*Supplied text*:
The present invention relates to a thermal transfer ink useful for a thermal transfer recording process which employs a thermal head, etc., and a thermal transfer ink ribbon which employs such a thermal transfer ink.

At present, thermal transfer recording processes which employ heating units such as thermal heads, etc. are widely practiced in recording devices such as printers as computer terminals, word processors, facsimile machines, copying machines, etc. Those thermal transfer recording processes are classified into a thermal transfer recording process which employs heat-resistive paper and a thermal transfer recording process which employs thermal transfer ink ribbon.

The thermal transfer recording process which employs thermal transfer ink ribbon is referred to as thermal fusion and transfer recording process. According to this process, an ink layer is disposed on a base in the shape of a tape, and a transfer medium (printing medium) such as paper is held in intimate contact with the ink layer. A thermal head is applied to the reverse side of the base to heat the base, fusing the ink layer with heat and transferring the ink to the transfer medium. Heretofore, the ink layer comprises a colorant, a filler, etc. which are rendered formable by a binding material (hereinafter referred to as a binder) that mainly comprises wax, and is deposited on the base to a thickness of several μm.

In recent years, transferred images that are printed using such a thermal transfer ink ribbon have been required to be highly sharp in appearance. Since sharper transferred images can be obtained as the ink layer has a greater ability to be separated sharply from the base, it has been attempted to add fine particles of a heat-setting resin such as silicone resin or the like to the ink layer of the thermal transfer ink ribbon whose binder main comprises wax for thereby improving the ability of the ink layer to be separated sharply from the base, and such attempts have proven somewhat effective (Japanese laid-open patent publication No. 3-239589).

However, with the thermal transfer ink ribbon whose binder main comprises wax, images transferred to a transfer medium by the thermal transfer process are poor in heat resistance and wear resistance, and hence have insufficient durability.

It has been proposed to use a thermally fusible resin, i.e., a thermoplastic resin, instead of wax, as a main constituent of the binder. While the use of a thermoplastic resin is effective to improve the heat resistance and wear resistance of transferred images, however, the ability of the ink layer to be sharply transferred from the base is reduced. In a boundary between an area of the ink layer which has been heated by the thermal head and an area of the ink layer which has not been heated by the thermal head, the ink layer may not sharply be separated from the base, failing to produce a sharp transferred image.

In an effort to solve the above problem with respect to the ability of the ink layer to be sharply separated from the base, the inventors of the present invention have proposed a thermal transfer ink ribbon as disclosed in Japanese laid-open patent publication No. 5-286272.

The disclosed thermal transfer ink ribbon has an ink layer comprising a colorant, a thermoplastic resin, and particles of a fluorine-containing resin or a silicone resin, and allows the ink layer to be separated sharply to produce sharp transferred images while maintaining desired heat resistance and wear resistance thereof.

*Exercise requirements*: Can you continue the passage on thermal transfer ink ribbons, starting right after its final sentence? The listing after this point isn't needed for anything here.

*Recorded information*:
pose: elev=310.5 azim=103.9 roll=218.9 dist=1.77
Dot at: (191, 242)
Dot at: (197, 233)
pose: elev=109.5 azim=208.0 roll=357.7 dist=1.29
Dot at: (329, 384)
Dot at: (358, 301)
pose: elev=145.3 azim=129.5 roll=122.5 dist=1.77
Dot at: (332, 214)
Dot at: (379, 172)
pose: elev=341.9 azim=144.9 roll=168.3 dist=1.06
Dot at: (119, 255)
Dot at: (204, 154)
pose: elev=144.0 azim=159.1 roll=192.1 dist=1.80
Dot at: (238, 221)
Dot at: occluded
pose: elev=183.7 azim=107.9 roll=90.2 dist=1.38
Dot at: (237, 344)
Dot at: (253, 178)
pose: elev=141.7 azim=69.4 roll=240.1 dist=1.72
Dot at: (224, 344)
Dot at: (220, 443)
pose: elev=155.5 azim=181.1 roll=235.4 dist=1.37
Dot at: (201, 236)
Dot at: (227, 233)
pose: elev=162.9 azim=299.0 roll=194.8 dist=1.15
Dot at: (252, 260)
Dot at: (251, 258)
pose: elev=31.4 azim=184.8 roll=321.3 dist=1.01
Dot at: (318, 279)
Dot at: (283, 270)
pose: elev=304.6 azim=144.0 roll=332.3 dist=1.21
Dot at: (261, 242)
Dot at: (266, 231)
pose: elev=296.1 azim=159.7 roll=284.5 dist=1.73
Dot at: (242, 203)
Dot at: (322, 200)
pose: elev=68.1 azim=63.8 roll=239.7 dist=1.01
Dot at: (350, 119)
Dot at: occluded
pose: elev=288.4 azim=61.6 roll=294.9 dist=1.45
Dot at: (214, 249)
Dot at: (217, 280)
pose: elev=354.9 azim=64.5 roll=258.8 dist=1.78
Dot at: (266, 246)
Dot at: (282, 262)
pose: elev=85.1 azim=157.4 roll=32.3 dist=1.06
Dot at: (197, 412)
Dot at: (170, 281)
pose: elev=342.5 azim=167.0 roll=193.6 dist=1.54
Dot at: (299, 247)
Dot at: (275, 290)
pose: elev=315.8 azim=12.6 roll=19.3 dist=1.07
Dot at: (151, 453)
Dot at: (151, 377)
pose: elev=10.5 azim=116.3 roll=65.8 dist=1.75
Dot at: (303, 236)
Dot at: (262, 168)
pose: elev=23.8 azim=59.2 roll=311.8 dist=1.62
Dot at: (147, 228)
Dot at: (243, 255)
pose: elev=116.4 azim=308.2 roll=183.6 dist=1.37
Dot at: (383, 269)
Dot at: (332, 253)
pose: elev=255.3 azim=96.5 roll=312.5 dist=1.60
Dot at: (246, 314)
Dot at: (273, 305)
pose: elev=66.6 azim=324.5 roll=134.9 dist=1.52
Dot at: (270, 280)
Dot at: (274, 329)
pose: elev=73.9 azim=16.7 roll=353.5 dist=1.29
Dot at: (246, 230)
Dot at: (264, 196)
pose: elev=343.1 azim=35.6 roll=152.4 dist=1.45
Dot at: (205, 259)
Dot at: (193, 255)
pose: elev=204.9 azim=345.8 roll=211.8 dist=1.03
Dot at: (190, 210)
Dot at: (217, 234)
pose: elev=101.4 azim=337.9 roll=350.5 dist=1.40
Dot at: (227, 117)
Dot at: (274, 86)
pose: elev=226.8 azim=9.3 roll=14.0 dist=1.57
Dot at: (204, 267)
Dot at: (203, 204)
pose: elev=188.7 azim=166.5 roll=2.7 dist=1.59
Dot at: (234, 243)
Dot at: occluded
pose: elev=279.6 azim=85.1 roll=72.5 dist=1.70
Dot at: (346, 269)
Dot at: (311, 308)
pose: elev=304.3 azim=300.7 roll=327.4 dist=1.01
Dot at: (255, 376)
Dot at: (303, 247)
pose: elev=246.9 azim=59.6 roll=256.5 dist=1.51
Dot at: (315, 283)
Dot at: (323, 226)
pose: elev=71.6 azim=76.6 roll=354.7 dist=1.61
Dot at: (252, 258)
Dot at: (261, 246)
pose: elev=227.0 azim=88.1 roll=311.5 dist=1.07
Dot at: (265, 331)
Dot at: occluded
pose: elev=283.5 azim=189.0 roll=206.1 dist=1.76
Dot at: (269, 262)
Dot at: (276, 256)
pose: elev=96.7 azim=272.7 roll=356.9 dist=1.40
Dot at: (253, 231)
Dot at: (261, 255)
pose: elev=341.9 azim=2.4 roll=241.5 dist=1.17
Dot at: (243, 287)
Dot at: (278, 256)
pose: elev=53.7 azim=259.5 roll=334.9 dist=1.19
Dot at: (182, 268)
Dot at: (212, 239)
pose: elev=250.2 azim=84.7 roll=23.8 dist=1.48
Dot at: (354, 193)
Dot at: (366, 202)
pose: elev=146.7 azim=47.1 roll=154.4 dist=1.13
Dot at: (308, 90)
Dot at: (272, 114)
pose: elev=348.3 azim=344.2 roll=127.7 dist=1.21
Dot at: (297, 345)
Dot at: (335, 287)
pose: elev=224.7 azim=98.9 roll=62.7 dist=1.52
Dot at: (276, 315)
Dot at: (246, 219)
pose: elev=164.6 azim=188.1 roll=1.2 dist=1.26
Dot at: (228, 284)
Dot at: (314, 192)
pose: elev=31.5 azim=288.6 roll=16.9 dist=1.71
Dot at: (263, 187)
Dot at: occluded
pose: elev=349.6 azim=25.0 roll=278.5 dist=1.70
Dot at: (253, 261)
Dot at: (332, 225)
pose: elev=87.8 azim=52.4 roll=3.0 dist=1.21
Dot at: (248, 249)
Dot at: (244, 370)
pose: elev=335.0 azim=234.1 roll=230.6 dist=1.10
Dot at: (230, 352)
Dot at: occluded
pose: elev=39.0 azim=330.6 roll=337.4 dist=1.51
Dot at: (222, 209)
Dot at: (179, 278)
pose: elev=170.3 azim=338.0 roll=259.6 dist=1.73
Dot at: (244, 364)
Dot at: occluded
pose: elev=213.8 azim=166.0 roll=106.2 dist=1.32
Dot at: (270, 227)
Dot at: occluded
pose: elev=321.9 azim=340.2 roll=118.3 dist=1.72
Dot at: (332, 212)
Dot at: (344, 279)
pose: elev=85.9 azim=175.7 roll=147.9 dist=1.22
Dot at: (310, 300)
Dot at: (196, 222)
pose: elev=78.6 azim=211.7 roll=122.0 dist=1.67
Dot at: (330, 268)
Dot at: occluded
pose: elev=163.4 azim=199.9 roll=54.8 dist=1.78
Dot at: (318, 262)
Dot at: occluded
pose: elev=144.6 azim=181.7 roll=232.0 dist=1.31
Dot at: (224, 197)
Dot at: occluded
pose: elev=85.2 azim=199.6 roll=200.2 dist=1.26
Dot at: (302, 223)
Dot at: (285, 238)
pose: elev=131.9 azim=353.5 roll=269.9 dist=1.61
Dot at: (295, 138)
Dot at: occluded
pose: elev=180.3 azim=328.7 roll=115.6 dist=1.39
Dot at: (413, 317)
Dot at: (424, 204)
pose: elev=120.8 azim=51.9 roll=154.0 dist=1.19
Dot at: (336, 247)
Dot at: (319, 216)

*Final answer*:
If the transfer medium constitutes a label, then images transferred using the above thermal transfer ink ribbon may be sharp or not sharp depending on the type of the label, and hence have no constant printing quality. There are various factors which make transferred images not sharp, and it has been desired to analyze the factors and establish measures to eliminate those factors.

The present invention attempts to alleviate the conventional shortcomings described above. It is a first object of the present invention to provide a thermal transfer ink ribbon which is capable of producing sharp transferred images.

A second object of the present invention is to provide a thermal transfer ink ribbon which will increase durability features such as heat resistance, wear resistance, etc. of transferred images.

A third object of the present invention is to provide a thermal transfer ink ribbon which has good ink transferability.

Generally, for printing a transfer medium with a thermal transfer ink ribbon, the thermal transfer ink ribbon and the transfer medium are brought into contact with each other, and the transfer medium is transported by an internal mechanism of a printer to transport the thermal transfer ink ribbon due to frictional engagement with the transfer medium. The inventors of the present invention have tried to find factors responsible for making transferred images not sharp with the thermal transfer ink ribbon disclosed in Japanese laid-open patent publication No. 5-286272, and found that when a transferred image is printed, the thermal transfer ink ribbon slips on the surface of the transfer medium and hence is not properly transported.

With the thermal transfer ink ribbon whose binder mainly comprises wax, the ink layer is soft and kept in intimate contact with a transfer medium which has large surface irregularities when an image is to be printed thereon. No problem has arisen about the ability of the thermal transfer ink ribbon to be transported with the transfer medium.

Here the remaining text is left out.